Since last I wrote, I’ve played a single-table home game tournament with my original crew (took 2nd) and a cash session after that (came out ahead).

I went down to PACWEST for the first day and shot four bullets into Event #1. I made my first rebuy just over an hour in. After losing [ax qx] v [ax kx] forty minutes later, the third bullet was loaded. That lasted a bit over an hour until I got it all in with [ax 8x] on an [8x 5x 3x] flop and was called by [4x 4x], who hit a set on the turn. The fourth bullet lasted me through dinner and I was able to run things up a bit to more than triple the starting stack, but after about eight-and-a-half hours I was down to 15bb, shoved [as 8s] and ran into [ax kx].

Before I headed home, I blew through two buyins in the evening Main Event satellite in 20 minutes (it had started 90 minutes before I busted from the big tournament, so they were short to start).
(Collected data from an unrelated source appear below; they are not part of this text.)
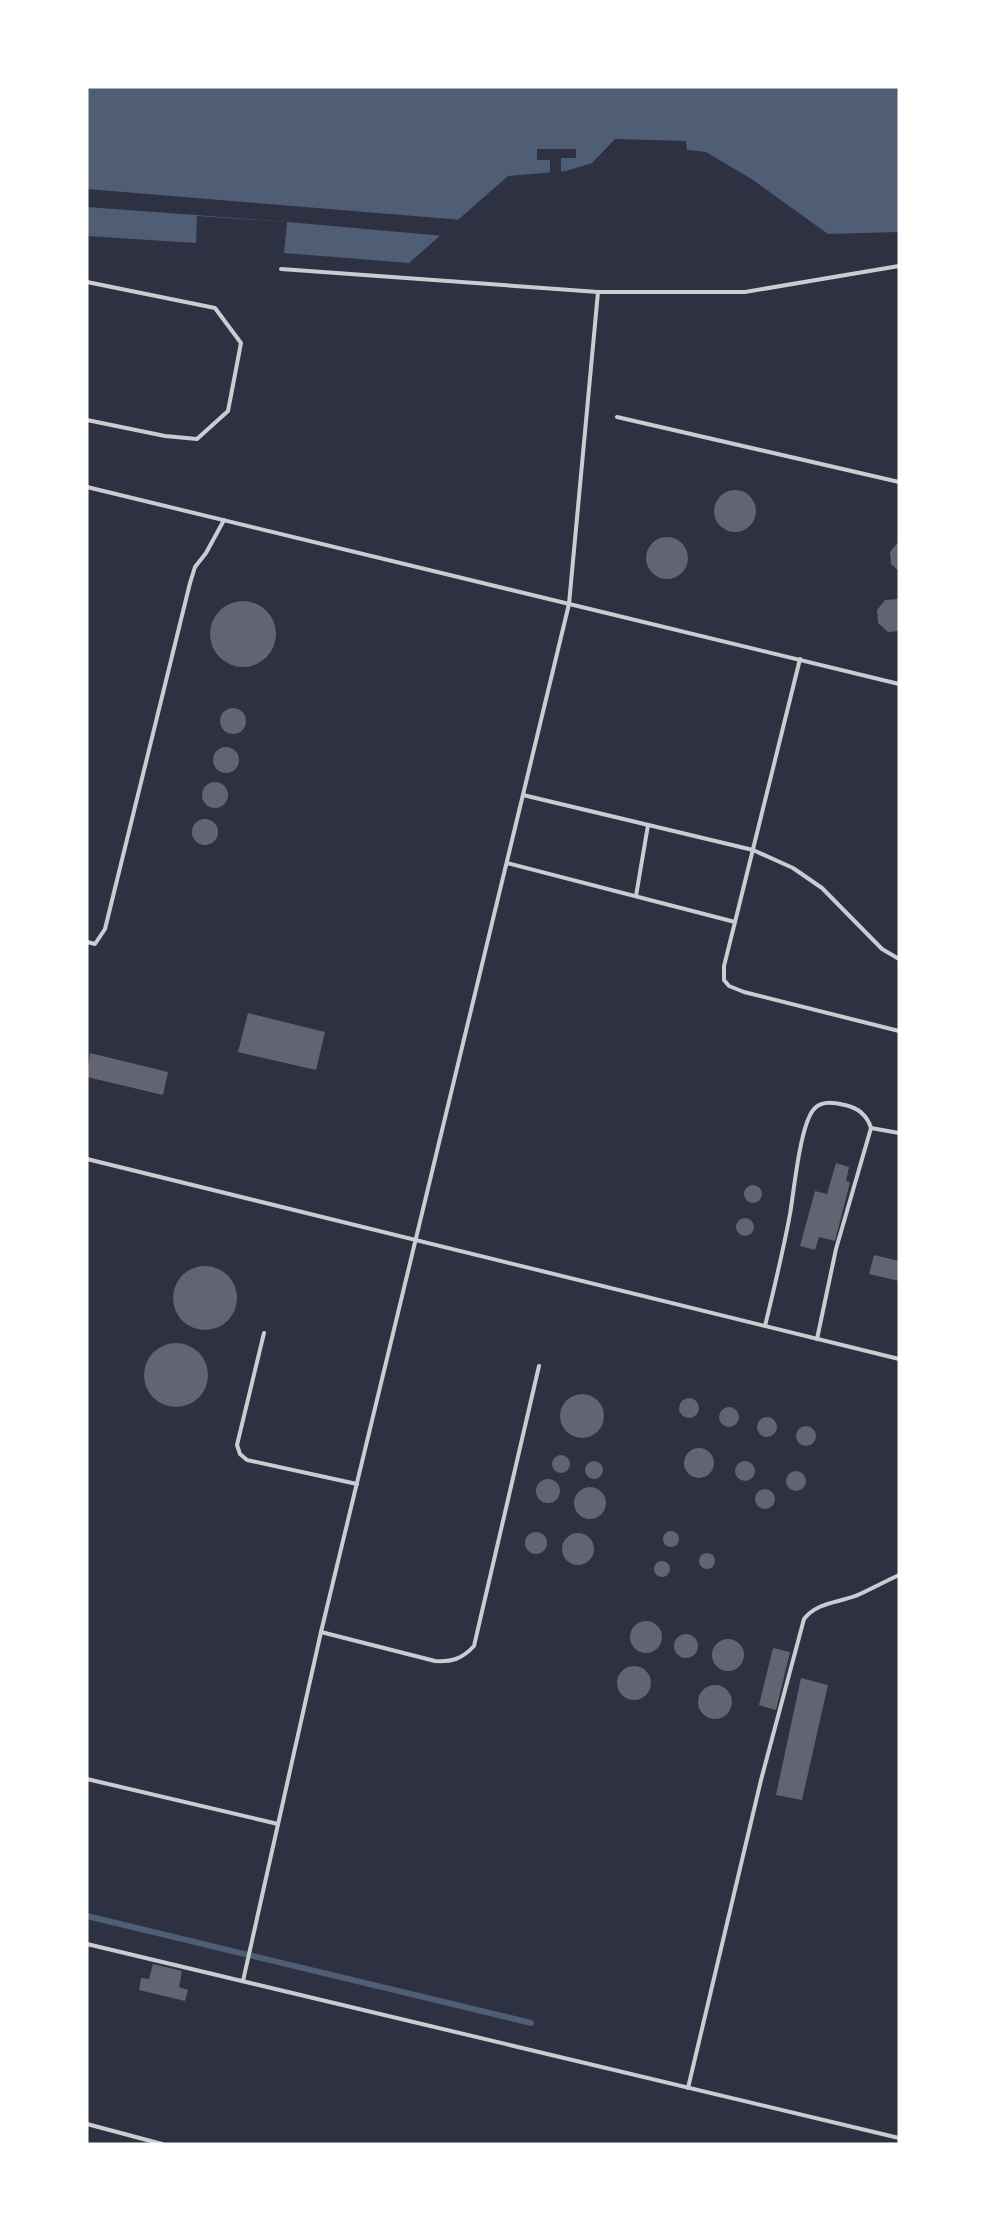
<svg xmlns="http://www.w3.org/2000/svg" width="986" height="2231" font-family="'DejaVu Sans',sans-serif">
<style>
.water{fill:#4f5d75}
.pier{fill:#2d3142}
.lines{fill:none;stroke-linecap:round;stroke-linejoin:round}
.stream{stroke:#4f5d75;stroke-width:6}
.building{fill:#626471}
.service{stroke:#caccd0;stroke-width:4}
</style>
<rect width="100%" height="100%" fill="#2d3142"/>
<polygon class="water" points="87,87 899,87 899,232 828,234 753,180 706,152 687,150 686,141 615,139 592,163 566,171 508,176 409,263 284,253 287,222 197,216 196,243 87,236"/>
<g class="pier">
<polygon points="537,149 576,149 576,158 561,158 561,174 550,175 550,160 537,160"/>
<polygon points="87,189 462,220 444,236 288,222 87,207"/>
</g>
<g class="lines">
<polyline class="stream" points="87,1916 531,2023"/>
</g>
<g class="building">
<circle cx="735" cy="511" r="21"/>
<circle cx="667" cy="558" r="21"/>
<polygon points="899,541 899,571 891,564 890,552"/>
<polygon points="899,599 899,631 888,632 878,623 877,610 885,600"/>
<circle cx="243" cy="634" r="33"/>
<circle cx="233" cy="721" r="13"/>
<circle cx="226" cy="760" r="13"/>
<circle cx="215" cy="795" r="13"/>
<circle cx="205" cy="832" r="13"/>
<polygon points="248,1013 325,1032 316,1070 238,1052"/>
<polygon points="90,1053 168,1072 163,1095 87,1077"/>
<polygon points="836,1163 849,1167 846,1181 850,1182 835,1241 819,1237 815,1250 800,1246 815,1191 827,1194"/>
<circle cx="753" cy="1194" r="9"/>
<circle cx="745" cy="1227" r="9"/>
<polygon points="874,1255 899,1261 899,1281 869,1274"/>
<circle cx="205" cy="1298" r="32"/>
<circle cx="176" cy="1375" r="32"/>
<circle cx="582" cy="1416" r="22"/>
<circle cx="689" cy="1408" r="10"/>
<circle cx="729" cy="1417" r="10"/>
<circle cx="767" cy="1427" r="10"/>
<circle cx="806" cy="1436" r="10"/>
<circle cx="699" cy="1463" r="15"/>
<circle cx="561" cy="1464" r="9"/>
<circle cx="745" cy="1471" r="10"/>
<circle cx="594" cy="1470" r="9"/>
<circle cx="796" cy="1481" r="10"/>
<circle cx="548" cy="1491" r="12"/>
<circle cx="590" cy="1503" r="16"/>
<circle cx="765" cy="1499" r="10"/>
<circle cx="671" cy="1539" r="8"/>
<circle cx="536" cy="1543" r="11"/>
<circle cx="578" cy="1549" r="16"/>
<circle cx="707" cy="1561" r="8"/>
<circle cx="662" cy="1569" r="8"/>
<circle cx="646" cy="1637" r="16"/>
<circle cx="686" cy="1646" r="12"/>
<circle cx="728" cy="1655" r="16"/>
<polygon points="773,1648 790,1652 776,1710 759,1705"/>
<circle cx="634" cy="1683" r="17"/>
<polygon points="801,1678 828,1685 802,1800 776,1795"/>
<circle cx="715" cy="1702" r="17"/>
<polygon points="153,1964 182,1971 179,1987 188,1990 185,2001 139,1990 141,1978 149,1979"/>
</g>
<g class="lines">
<g class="service">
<polyline points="281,269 598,292 745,292 899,266"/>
<polyline points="87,282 215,308 241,343 228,411 197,439 165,436 87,420"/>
<polyline points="617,417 899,482"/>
<polyline points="87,487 899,684"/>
<polyline points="523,795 753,850 793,868 822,888 882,949 899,959"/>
<polyline points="507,863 735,922 800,659"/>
<polyline points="636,896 648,825"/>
<polyline points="735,922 724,966 724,980 729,986 744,992 899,1031"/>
<polyline points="87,942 95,944 105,929 190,583 195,567 206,553 224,520"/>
<polyline points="871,1128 899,1133"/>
<polyline points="87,1159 899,1359"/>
<path d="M765,1326c9,-37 18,-74 25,-112 4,-22 10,-92 25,-106 8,-8 21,-5 30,-3 14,3 22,10 26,23l-35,121 -19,90"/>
<polyline points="264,1333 237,1445 240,1454 247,1460 357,1484"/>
<path d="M321,1632l114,29c17,1 27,-2 39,-15l65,-280"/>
<polyline points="87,1779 278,1824"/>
<polyline points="87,1944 899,2138"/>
<polyline points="243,1981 321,1632 569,604 598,292"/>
<path d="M688,2088l73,-308 43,-161c14,-18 37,-16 56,-25 13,-6 26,-13 39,-19"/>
<polyline points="87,2124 162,2144"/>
</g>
</g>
<rect width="986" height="2231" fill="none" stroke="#ffffff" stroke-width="177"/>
</svg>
A couple of weeks later, I played another home game (dropped two buyins) then left to late-reg the Final Table $20K NLHE First Friday. That went reasonably well, and I ended up at the final table with Kristi G, who’d asked me about getting extra chips with the rebuy at the break and I said sure. Anyway, I busted in a race in 8th, but she went on to the final chop of four or five players. Then I knocked her out of last week’s Portland Meadows $40K NLHE after we’d had a good chat about some of the characters we’d played with the previous tournament.

Now, that may sound like a lot of poker for someone who’s retired from the game, but last year between 1 January and 20 March, I played 13 live tournaments as opposed to 7 this year. So it has slowed a bit. Online’s dropped from 60 to 35. So maybe I was bluffing myself.